EXERCISE AIM
Copy the rows below word for word, beginning with the line that contains "scientific name: Sassafras albidum" and continuing down through the last of the rows.

[Rows in a dataset]
────────────────────────────────────────
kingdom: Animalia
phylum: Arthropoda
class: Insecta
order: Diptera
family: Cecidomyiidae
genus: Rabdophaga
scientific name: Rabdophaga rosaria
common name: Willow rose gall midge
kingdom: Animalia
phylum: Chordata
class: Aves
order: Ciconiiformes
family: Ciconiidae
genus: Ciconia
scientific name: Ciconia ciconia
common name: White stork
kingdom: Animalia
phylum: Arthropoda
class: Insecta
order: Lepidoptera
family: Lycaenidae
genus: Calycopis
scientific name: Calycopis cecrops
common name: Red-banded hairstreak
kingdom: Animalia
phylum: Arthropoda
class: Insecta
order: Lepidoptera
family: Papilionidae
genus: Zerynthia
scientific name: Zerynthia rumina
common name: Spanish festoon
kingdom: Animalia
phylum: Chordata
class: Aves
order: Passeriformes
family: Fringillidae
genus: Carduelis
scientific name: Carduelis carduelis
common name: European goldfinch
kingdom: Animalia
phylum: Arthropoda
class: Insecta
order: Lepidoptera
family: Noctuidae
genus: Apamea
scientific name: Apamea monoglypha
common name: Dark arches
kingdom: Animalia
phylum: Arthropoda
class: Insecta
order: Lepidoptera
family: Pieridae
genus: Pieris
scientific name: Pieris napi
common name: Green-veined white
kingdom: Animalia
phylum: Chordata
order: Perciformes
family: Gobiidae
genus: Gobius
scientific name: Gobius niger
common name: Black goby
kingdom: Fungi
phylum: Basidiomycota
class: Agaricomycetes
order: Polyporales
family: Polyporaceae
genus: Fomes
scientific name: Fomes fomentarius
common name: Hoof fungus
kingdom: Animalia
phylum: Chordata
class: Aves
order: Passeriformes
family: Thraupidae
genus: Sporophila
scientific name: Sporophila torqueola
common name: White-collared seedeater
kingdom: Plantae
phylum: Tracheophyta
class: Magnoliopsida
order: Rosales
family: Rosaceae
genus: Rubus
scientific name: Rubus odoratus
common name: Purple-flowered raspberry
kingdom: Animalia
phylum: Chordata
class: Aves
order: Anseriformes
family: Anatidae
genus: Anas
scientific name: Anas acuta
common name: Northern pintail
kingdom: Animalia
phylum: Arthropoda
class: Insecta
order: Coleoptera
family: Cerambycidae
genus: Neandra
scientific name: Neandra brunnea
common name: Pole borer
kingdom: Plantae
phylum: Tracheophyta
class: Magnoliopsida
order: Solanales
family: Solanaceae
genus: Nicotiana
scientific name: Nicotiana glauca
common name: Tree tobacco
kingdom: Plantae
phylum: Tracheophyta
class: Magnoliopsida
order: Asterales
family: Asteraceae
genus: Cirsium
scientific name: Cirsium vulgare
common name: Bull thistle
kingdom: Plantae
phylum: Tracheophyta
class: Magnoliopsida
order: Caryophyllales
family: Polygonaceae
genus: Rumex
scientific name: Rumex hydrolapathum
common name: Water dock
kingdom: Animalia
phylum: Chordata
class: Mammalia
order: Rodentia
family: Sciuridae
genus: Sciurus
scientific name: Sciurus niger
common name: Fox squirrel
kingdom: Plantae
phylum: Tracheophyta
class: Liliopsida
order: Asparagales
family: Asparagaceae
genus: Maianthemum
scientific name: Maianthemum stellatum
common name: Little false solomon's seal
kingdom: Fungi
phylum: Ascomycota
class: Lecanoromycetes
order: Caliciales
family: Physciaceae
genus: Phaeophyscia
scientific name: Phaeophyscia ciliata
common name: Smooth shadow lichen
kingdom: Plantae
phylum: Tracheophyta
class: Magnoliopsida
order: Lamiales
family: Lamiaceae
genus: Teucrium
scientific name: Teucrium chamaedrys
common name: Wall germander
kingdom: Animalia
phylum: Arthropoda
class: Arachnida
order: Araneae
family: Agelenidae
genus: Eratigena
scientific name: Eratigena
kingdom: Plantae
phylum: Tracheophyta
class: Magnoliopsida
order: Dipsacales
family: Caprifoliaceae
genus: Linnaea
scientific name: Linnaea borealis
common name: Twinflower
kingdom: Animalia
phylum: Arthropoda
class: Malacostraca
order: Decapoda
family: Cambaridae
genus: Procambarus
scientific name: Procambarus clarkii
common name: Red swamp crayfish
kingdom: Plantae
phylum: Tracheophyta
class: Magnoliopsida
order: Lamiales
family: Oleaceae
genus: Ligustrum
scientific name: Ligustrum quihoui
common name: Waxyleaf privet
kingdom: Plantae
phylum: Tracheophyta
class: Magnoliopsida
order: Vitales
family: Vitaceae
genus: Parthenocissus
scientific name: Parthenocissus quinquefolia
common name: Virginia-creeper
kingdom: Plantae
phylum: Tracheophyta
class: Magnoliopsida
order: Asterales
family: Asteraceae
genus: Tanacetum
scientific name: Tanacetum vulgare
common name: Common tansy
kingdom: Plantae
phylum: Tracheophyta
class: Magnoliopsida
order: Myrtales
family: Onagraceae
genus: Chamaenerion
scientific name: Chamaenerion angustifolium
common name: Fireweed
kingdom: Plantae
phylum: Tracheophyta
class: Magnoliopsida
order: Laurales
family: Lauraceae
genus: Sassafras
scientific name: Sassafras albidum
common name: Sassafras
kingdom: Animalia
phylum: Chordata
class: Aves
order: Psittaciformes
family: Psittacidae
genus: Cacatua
────────────────────────────────────────
PROBLEM SOLUTION
scientific name: Sassafras albidum
common name: Sassafras
kingdom: Animalia
phylum: Chordata
class: Aves
order: Psittaciformes
family: Psittacidae
genus: Cacatua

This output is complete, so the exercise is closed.